Anak gajah berjenis kelamin betina tersebut merupakan hasil pasangan indukan Mega (27) dan Aris (29). Kelahiran ini menjadi momen penting bagi program konservasi satwa langka yang terus dijalankan oleh Lembah Hijau Lampung.

Manager Taman Satwa Lembah Hijau Lampung, Rasyid Ibransyah, S.KH, menjelaskan bahwa bayi gajah lahir secara normal pada pukul 02.51 WIB. Saat ini, kondisi induk maupun anak gajah berada dalam keadaan sehat dan terus dipantau secara intensif oleh tim mahout serta tenaga medis.
“Alhamdulillah, bayi Gajah Sumatera kembali lahir dari pasangan Mega dan Aris di Lembah Hijau. Kondisi indukan dan anak gajah dalam keadaan sehat. Berat bayi saat lahir mencapai 123 kilogram,” ujar Rasyid dalam keterangannya, Jumat (5/6/2026).
Kelahiran ini menjadi yang kedua bagi pasangan Mega dan Aris. Sebelumnya, pada 7 Agustus 2022, keduanya juga berhasil melahirkan seekor anak gajah jantan yang kemudian diberi nama Rawana.

Catatan Penting Konservasi di Sumatera
Menurut Rasyid, kelahiran bayi Gajah Sumatera secara ex-situ atau di luar habitat alaminya di Lembah Hijau Lampung menjadi pencapaian bersejarah. Pasalnya, peristiwa tersebut merupakan kelahiran pertama Gajah Sumatera di lingkungan kebun binatang se-Sumatera.
“Kelahiran bayi Gajah Sumatera secara ex-situ di Lembah Hijau ini merupakan yang pertama terjadi di kebun binatang di Sumatera,” ungkapnya.
Pencapaian tersebut sekaligus menunjukkan keberhasilan program pengelolaan dan pengembangbiakan satwa yang dijalankan lembaga konservasi dalam mendukung pelestarian spesies yang saat ini berstatus terancam punah.
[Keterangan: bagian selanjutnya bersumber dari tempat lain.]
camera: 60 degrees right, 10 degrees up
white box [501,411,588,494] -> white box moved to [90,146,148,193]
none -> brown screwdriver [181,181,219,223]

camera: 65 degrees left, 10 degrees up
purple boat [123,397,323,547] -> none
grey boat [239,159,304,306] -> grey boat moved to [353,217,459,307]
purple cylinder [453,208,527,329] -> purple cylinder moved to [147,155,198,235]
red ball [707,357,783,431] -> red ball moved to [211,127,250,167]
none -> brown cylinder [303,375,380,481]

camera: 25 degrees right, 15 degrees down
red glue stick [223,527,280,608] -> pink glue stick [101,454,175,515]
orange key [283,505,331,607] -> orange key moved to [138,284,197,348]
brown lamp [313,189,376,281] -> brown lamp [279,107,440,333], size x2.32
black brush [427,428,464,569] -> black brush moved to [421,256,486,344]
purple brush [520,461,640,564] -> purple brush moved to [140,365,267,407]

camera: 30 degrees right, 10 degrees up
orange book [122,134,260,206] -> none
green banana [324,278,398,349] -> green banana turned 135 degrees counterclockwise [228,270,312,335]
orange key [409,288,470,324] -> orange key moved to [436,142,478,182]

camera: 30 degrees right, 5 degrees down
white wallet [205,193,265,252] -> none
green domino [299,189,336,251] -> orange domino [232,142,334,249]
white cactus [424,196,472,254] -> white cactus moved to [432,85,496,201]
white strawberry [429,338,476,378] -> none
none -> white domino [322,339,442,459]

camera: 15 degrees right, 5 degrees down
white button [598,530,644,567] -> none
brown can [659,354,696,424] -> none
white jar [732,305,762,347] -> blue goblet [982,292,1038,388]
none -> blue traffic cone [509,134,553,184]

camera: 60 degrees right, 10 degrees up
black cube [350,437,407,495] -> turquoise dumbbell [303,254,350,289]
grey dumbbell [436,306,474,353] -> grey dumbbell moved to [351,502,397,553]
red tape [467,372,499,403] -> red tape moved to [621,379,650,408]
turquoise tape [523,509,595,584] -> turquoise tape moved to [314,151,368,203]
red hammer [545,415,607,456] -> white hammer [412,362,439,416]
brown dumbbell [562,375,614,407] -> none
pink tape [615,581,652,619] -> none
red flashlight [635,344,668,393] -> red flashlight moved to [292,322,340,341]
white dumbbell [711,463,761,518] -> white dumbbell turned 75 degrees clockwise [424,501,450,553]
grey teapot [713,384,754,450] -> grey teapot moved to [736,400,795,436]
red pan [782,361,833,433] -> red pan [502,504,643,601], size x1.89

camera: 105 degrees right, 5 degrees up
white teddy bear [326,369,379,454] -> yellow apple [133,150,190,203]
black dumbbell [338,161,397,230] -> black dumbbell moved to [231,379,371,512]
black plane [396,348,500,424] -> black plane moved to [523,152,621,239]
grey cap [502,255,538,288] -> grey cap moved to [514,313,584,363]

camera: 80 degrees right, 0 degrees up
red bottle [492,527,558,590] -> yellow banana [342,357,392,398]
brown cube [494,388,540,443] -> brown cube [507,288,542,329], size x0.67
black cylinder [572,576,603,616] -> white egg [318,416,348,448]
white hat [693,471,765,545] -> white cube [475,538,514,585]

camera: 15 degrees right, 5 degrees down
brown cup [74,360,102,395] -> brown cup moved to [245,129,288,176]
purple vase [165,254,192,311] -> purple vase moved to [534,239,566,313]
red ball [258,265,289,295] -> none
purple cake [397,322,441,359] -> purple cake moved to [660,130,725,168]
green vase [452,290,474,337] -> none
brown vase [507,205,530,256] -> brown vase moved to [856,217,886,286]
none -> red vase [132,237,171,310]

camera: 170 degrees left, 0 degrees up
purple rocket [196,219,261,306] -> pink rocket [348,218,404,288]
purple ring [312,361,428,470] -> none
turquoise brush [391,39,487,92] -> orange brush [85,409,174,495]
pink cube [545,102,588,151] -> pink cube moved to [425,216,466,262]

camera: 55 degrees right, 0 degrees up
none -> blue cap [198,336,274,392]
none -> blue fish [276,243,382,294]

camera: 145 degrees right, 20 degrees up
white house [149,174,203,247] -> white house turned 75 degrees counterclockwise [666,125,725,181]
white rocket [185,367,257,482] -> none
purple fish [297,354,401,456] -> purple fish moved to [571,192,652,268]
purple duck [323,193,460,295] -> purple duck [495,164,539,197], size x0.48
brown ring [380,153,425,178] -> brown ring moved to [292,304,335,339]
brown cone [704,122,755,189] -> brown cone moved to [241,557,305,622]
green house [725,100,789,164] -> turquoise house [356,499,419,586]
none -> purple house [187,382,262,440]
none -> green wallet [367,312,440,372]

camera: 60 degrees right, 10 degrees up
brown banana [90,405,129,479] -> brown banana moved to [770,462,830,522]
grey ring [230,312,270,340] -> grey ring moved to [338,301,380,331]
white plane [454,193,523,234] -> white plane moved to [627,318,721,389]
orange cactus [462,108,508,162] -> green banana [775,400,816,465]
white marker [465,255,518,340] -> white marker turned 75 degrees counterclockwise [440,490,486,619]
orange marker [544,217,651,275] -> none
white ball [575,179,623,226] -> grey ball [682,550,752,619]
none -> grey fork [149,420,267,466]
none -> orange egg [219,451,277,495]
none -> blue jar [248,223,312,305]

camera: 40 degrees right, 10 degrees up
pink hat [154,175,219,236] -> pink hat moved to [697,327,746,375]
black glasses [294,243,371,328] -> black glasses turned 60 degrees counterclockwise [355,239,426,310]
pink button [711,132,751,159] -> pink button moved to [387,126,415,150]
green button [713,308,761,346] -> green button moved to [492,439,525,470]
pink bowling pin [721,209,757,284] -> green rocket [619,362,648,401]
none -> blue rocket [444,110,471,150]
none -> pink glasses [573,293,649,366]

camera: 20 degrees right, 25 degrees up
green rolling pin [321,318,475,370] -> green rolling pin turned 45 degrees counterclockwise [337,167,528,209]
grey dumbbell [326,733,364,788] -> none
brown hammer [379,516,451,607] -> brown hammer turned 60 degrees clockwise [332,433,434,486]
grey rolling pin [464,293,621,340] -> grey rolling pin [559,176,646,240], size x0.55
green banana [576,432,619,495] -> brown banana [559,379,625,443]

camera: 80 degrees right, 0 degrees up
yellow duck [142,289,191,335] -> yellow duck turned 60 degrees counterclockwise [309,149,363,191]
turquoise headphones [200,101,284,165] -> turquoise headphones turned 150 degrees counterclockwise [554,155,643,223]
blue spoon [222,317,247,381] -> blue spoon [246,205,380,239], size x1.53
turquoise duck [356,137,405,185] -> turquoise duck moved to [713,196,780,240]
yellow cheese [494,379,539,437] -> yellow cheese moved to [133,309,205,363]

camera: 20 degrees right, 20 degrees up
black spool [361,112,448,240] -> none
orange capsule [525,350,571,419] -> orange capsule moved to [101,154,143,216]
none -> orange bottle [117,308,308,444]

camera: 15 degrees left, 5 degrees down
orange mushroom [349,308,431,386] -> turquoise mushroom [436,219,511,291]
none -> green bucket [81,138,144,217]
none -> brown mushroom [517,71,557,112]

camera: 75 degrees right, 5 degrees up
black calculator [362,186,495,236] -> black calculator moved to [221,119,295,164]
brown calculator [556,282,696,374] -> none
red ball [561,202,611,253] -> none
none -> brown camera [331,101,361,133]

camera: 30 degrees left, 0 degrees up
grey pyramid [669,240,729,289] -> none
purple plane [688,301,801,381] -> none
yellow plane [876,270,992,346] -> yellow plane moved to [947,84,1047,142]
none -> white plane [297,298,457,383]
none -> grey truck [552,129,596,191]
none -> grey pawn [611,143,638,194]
Harapan untuk Masa Depan Gajah Sumatera
Kelahiran anak gajah betina ini diharapkan menjadi suntikan optimisme bagi upaya pelestarian Gajah Sumatera yang populasinya terus menghadapi berbagai ancaman, mulai dari penyusutan habitat hingga konflik dengan manusia.
Selain menambah jumlah populasi di bawah pengelolaan konservasi, kehadiran bayi gajah tersebut juga menjadi simbol keberhasilan kolaborasi antara tim perawat satwa, dokter hewan, dan pengelola konservasi dalam menjaga keberlangsungan salah satu satwa endemik kebanggaan Indonesia.
Dengan lahirnya bayi gajah ini, Lembah Hijau Lampung kembali menegaskan perannya sebagai salah satu pusat konservasi satwa penting di Sumatera yang berkontribusi nyata dalam menjaga kelestarian satwa liar untuk generasi mendatang.